Vu Tran
Dragonfish

for my parents

~ ~ ~

Our first night at sea, you cried for your father. You buried your face in my lap and clenched a fist to your ear as if to shut out my voice. I reminded you that we had to leave home and he could not make the trip with us. He would catch up with us soon. But you kept shaking your head. I couldn’t tell if I was failing to comfort you or if you were already, at four years old, refusing to believe in lies. You turned away from me, so alone in your distress that I no longer wanted to console you. I had never been able to anyway. Only he could soothe you. But why was I, even now, not enough? Did you imagine that I too would die without him?

Eventually you drifted off to sleep along with everyone around us. People were lying side by side, draped across each other’s legs, sitting and leaning against what they could. In the next nine days, there would be thirst and hunger, sickness, death. But that first night we had at last made it out to sea, all ninety of us, and as our boat bobbed along the waves, everyone slept soundly.

I sat awake just beneath the gunwale with the sea spraying the crown of my head, and I listened to the boat’s engine sputtering us toward Malaysia and farther and farther away from home. It was the sound of us leaving everything behind.

The truth was that I too thought only of your father. On the morning we left, I held you in the darkness before dawn and lingered with him as others called for us in the doorway.
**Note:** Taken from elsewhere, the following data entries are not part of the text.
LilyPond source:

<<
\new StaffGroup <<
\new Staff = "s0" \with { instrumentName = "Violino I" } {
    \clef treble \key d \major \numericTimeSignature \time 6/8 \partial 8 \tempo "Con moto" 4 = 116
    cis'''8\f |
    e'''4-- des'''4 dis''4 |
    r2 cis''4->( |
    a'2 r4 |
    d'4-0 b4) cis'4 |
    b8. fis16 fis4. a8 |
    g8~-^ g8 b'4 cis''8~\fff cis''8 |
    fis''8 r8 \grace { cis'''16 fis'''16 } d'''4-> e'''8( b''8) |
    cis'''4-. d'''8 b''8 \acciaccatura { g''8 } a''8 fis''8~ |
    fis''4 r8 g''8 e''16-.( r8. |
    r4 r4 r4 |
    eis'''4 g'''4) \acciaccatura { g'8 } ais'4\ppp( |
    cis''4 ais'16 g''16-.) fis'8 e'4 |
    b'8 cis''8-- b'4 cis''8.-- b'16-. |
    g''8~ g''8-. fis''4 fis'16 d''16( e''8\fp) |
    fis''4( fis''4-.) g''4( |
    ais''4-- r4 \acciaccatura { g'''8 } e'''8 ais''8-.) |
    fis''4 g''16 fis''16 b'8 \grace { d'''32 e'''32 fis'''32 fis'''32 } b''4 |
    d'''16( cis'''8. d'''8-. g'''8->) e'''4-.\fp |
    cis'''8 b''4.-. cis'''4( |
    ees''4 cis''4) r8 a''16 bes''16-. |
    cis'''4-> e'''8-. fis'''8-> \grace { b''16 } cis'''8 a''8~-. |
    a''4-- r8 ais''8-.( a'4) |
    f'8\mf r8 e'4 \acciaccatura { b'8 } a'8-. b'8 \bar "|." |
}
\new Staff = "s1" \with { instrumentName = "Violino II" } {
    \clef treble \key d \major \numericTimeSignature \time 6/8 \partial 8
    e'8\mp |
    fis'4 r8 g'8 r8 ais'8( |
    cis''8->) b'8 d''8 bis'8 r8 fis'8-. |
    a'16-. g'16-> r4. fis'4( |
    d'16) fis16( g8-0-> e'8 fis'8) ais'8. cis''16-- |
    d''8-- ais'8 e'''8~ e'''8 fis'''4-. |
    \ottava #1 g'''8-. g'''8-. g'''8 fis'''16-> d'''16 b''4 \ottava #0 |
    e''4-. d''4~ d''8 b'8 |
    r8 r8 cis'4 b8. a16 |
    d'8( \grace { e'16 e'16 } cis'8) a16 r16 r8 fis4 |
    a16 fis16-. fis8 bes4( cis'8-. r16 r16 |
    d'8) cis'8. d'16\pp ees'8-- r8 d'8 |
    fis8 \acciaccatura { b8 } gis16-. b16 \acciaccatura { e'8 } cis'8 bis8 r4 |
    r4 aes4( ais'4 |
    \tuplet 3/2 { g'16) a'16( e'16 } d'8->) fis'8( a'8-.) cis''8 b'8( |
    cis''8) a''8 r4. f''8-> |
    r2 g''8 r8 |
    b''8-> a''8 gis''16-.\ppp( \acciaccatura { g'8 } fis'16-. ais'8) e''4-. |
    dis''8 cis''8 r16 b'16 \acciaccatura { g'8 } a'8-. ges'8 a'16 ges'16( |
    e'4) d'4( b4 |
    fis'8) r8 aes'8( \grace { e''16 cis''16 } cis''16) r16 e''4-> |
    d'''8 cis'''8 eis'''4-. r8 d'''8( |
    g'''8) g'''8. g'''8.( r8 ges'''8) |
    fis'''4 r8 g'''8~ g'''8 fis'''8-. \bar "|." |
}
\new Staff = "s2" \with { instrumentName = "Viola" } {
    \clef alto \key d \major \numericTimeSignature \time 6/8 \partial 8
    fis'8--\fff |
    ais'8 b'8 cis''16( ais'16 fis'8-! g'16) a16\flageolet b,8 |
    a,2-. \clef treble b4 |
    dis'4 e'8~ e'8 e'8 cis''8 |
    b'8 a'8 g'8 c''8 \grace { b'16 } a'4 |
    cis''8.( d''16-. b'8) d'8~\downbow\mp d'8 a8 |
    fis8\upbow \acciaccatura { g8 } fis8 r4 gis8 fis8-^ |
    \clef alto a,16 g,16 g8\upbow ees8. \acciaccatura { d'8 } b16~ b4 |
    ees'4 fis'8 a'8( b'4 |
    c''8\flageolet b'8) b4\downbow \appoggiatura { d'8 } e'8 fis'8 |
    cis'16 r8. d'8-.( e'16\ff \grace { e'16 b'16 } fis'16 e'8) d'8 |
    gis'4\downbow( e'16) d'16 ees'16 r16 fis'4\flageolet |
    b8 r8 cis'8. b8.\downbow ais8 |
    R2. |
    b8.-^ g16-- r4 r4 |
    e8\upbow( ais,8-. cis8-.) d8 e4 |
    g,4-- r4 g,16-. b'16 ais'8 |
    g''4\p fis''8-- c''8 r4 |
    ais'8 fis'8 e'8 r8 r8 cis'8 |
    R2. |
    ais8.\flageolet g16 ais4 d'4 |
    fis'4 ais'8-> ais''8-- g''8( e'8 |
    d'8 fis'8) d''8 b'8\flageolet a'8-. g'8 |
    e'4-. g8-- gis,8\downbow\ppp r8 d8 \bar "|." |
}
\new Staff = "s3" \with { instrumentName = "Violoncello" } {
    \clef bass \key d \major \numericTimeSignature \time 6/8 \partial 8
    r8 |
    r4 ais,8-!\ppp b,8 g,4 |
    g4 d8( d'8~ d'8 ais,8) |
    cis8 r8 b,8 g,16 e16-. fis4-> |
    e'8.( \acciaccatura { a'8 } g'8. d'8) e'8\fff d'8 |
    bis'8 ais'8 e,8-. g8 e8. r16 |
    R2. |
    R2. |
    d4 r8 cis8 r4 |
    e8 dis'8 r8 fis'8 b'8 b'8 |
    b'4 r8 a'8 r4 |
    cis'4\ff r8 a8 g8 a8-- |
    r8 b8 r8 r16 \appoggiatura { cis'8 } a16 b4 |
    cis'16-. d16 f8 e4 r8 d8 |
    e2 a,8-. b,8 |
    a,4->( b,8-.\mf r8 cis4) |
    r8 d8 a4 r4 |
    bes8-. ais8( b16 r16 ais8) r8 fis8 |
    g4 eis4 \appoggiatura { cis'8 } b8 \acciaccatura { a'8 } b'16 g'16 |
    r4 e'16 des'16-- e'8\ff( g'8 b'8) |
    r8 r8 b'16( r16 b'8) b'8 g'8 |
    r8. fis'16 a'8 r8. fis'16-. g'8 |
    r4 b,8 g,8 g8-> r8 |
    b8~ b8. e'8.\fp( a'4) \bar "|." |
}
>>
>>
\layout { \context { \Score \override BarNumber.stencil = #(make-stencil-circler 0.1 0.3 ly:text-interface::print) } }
He kissed your forehead as you slept on my shoulder. Then he looked at me, placed his hand briefly on my arm before passing it over his shaven head. I could see the sickness in his face. The uncertainty too, clouding his always calm demeanor. He had already said good-bye in his thoughts and did not know now how to say it again in person. I did not want to go, but he had forced me. For her, he said, and looked at you one last time. Then he pushed me out the door.

If you ever read this, you should know that everything I write is necessary to explain what I later did. You are a woman now, and you will understand that I write this not as your mother but as a woman too.

On that first night, as I watched your chest rise and fall with the sea, I wished you away. I prayed to God that I might fall asleep and that when I awoke you would be gone.